Instructions to follow:
Go through the records below and restate each one word for word.

[The data — start]

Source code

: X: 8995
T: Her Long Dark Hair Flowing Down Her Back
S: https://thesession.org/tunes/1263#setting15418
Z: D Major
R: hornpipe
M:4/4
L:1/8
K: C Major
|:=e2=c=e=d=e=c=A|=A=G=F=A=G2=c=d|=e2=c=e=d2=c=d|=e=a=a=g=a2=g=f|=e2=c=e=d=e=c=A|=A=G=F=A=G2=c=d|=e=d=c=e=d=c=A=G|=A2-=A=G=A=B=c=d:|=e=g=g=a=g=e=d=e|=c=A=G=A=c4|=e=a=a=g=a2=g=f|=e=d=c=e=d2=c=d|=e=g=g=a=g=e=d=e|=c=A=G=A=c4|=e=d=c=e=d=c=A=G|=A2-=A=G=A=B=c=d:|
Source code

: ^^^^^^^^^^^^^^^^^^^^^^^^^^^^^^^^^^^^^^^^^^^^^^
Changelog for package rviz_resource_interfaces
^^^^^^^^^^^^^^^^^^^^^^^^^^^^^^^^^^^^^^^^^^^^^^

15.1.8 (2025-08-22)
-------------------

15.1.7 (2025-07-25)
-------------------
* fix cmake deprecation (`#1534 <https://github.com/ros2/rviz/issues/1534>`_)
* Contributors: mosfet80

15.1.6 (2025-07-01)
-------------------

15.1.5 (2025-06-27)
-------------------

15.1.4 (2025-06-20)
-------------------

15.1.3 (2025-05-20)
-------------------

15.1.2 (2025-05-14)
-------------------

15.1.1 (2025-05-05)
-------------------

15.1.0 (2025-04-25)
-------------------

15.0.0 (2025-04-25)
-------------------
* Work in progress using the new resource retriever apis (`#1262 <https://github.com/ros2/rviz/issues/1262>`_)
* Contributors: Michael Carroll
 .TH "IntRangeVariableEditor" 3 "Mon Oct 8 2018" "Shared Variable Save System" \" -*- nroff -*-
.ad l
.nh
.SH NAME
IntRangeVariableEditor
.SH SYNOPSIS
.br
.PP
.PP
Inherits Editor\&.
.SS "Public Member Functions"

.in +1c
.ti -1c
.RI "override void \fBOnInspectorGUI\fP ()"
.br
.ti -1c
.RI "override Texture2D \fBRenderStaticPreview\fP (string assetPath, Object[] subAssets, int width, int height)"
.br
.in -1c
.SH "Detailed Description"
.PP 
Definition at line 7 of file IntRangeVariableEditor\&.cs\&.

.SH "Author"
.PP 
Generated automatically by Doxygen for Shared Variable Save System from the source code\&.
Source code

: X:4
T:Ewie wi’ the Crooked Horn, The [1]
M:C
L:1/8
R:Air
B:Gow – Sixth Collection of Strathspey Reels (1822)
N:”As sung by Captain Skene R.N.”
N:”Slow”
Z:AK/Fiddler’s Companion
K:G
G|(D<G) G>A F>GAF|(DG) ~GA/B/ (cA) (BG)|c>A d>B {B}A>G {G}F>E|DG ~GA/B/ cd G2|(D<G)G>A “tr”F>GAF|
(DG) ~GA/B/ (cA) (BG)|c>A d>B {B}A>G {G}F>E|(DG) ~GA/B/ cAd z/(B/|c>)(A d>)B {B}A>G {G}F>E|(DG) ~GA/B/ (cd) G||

[The data — finish]

Exercise output:
Source code

: X: 8995
T: Her Long Dark Hair Flowing Down Her Back
S: https://thesession.org/tunes/1263#setting15418
Z: D Major
R: hornpipe
M:4/4
L:1/8
K: C Major
|:=e2=c=e=d=e=c=A|=A=G=F=A=G2=c=d|=e2=c=e=d2=c=d|=e=a=a=g=a2=g=f|=e2=c=e=d=e=c=A|=A=G=F=A=G2=c=d|=e=d=c=e=d=c=A=G|=A2-=A=G=A=B=c=d:|=e=g=g=a=g=e=d=e|=c=A=G=A=c4|=e=a=a=g=a2=g=f|=e=d=c=e=d2=c=d|=e=g=g=a=g=e=d=e|=c=A=G=A=c4|=e=d=c=e=d=c=A=G|=A2-=A=G=A=B=c=d:|
Source code

: ^^^^^^^^^^^^^^^^^^^^^^^^^^^^^^^^^^^^^^^^^^^^^^
Changelog for package rviz_resource_interfaces
^^^^^^^^^^^^^^^^^^^^^^^^^^^^^^^^^^^^^^^^^^^^^^

15.1.8 (2025-08-22)
-------------------

15.1.7 (2025-07-25)
-------------------
* fix cmake deprecation (`#1534 <https://github.com/ros2/rviz/issues/1534>`_)
* Contributors: mosfet80

15.1.6 (2025-07-01)
-------------------

15.1.5 (2025-06-27)
-------------------

15.1.4 (2025-06-20)
-------------------

15.1.3 (2025-05-20)
-------------------

15.1.2 (2025-05-14)
-------------------

15.1.1 (2025-05-05)
-------------------

15.1.0 (2025-04-25)
-------------------

15.0.0 (2025-04-25)
-------------------
* Work in progress using the new resource retriever apis (`#1262 <https://github.com/ros2/rviz/issues/1262>`_)
* Contributors: Michael Carroll
 .TH "IntRangeVariableEditor" 3 "Mon Oct 8 2018" "Shared Variable Save System" \" -*- nroff -*-
.ad l
.nh
.SH NAME
IntRangeVariableEditor
.SH SYNOPSIS
.br
.PP
.PP
Inherits Editor\&.
.SS "Public Member Functions"

.in +1c
.ti -1c
.RI "override void \fBOnInspectorGUI\fP ()"
.br
.ti -1c
.RI "override Texture2D \fBRenderStaticPreview\fP (string assetPath, Object[] subAssets, int width, int height)"
.br
.in -1c
.SH "Detailed Description"
.PP 
Definition at line 7 of file IntRangeVariableEditor\&.cs\&.

.SH "Author"
.PP 
Generated automatically by Doxygen for Shared Variable Save System from the source code\&.
Source code

: X:4
T:Ewie wi’ the Crooked Horn, The [1]
M:C
L:1/8
R:Air
B:Gow – Sixth Collection of Strathspey Reels (1822)
N:”As sung by Captain Skene R.N.”
N:”Slow”
Z:AK/Fiddler’s Companion
K:G
G|(D<G) G>A F>GAF|(DG) ~GA/B/ (cA) (BG)|c>A d>B {B}A>G {G}F>E|DG ~GA/B/ cd G2|(D<G)G>A “tr”F>GAF|
(DG) ~GA/B/ (cA) (BG)|c>A d>B {B}A>G {G}F>E|(DG) ~GA/B/ cAd z/(B/|c>)(A d>)B {B}A>G {G}F>E|(DG) ~GA/B/ (cd) G||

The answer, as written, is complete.